◆ Instructions for the task
According to the setup notes below, why is python extract_decompile-eval.py run before python main.py -d data_decompile_eval evaluate? Answer in one to three sentences.

◆ Selected excerpt
Segment Open

Python code project for my master thesis which can be found here: Using Large Language Models for Binary Decompilation
The following packages are needed:
radare2
python3
pip3
pkg-config # Required to install r2ghidra
TODO: Add more packages
In addition a .env file should be created with an OpenAI API key, looking like:
export OPENAI_API_KEY="key here"
Setting up and installing python requirements:
python -m venv .venv
source init_shell.sh
pip3 install -r requirements.txt
Sourcing init_shell.sh
has to be done each time you start a new terminal.
For the tests:
pip3 install -r requirements_dev.txt
To see how to use the main.py program can be used to run the pipeline use python main.py -h
:
usage: main.py [-h] [-d DATA_DIR] [-r RESULTS] [-m MODEL] [-s] [-o] {clean,prepare,print,evaluate}
Run pipeline commands.
positional arguments:
{clean,prepare,print,evaluate}
Command to execute
options:
-h, --help show this help message and exit
-d DATA_DIR, --data-dir DATA_DIR
Data directory
-r RESULTS, --results RESULTS
Results filename
-m MODEL, --model MODEL
Model name
-s, --strip Strip the binary during compilation
-o, --objdump Use objdump instead of r2 for disassembly
For the most simple use case, using the 4 sources in data/ (default directory), run python main.py evaluate
For decompile-eval tests, first run python extract_decompile-eval.py
and then python main.py -d data_decompile_eval evaluate
. The first scripts downloads and creates the separate source directory.
Run ptw -- --cov=src --cov-report=term-missing
to contiously test and produce coverage tests.

Segment Closed

◆ Data
Segment Open

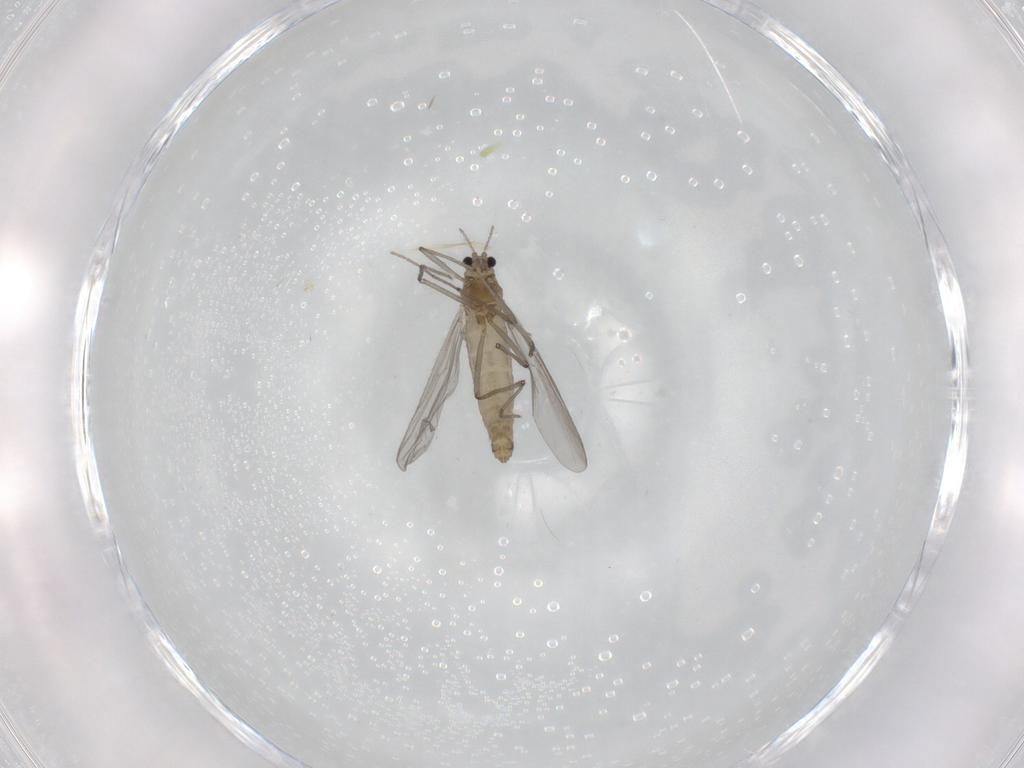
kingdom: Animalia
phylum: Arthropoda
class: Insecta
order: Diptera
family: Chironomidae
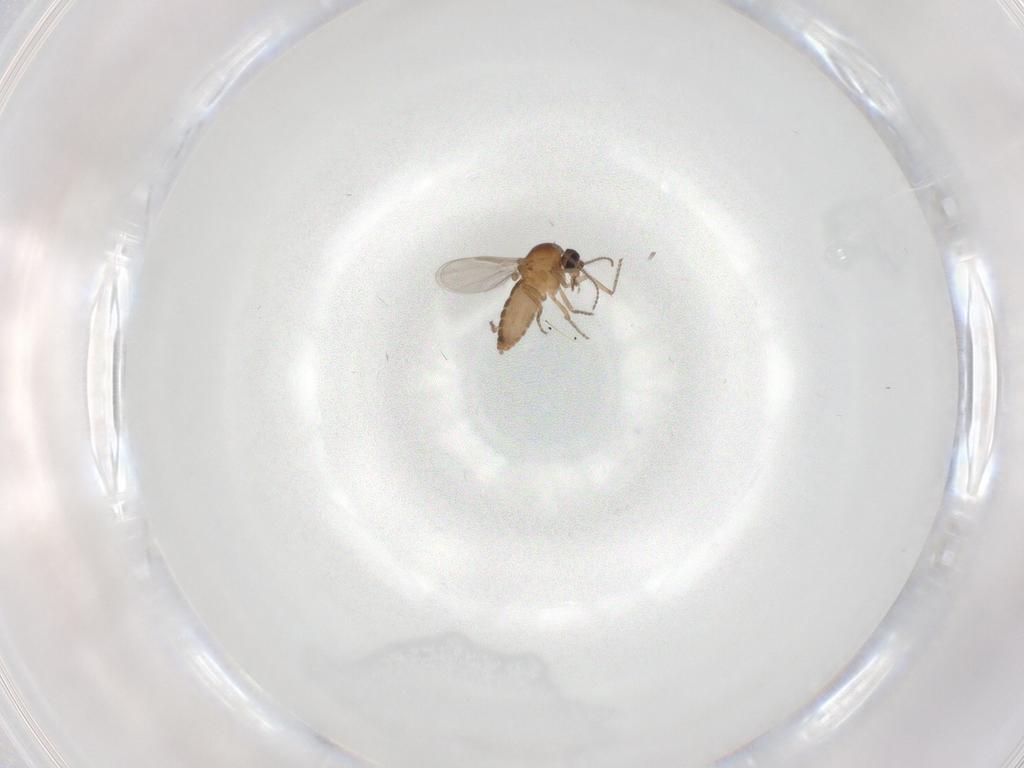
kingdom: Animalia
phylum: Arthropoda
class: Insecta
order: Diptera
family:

Segment Closed

◆ Response to the exercise
The first script downloads and creates the separate source directory for the decompile-eval tests. The evaluate command then uses that directory through the -d data_decompile_eval option.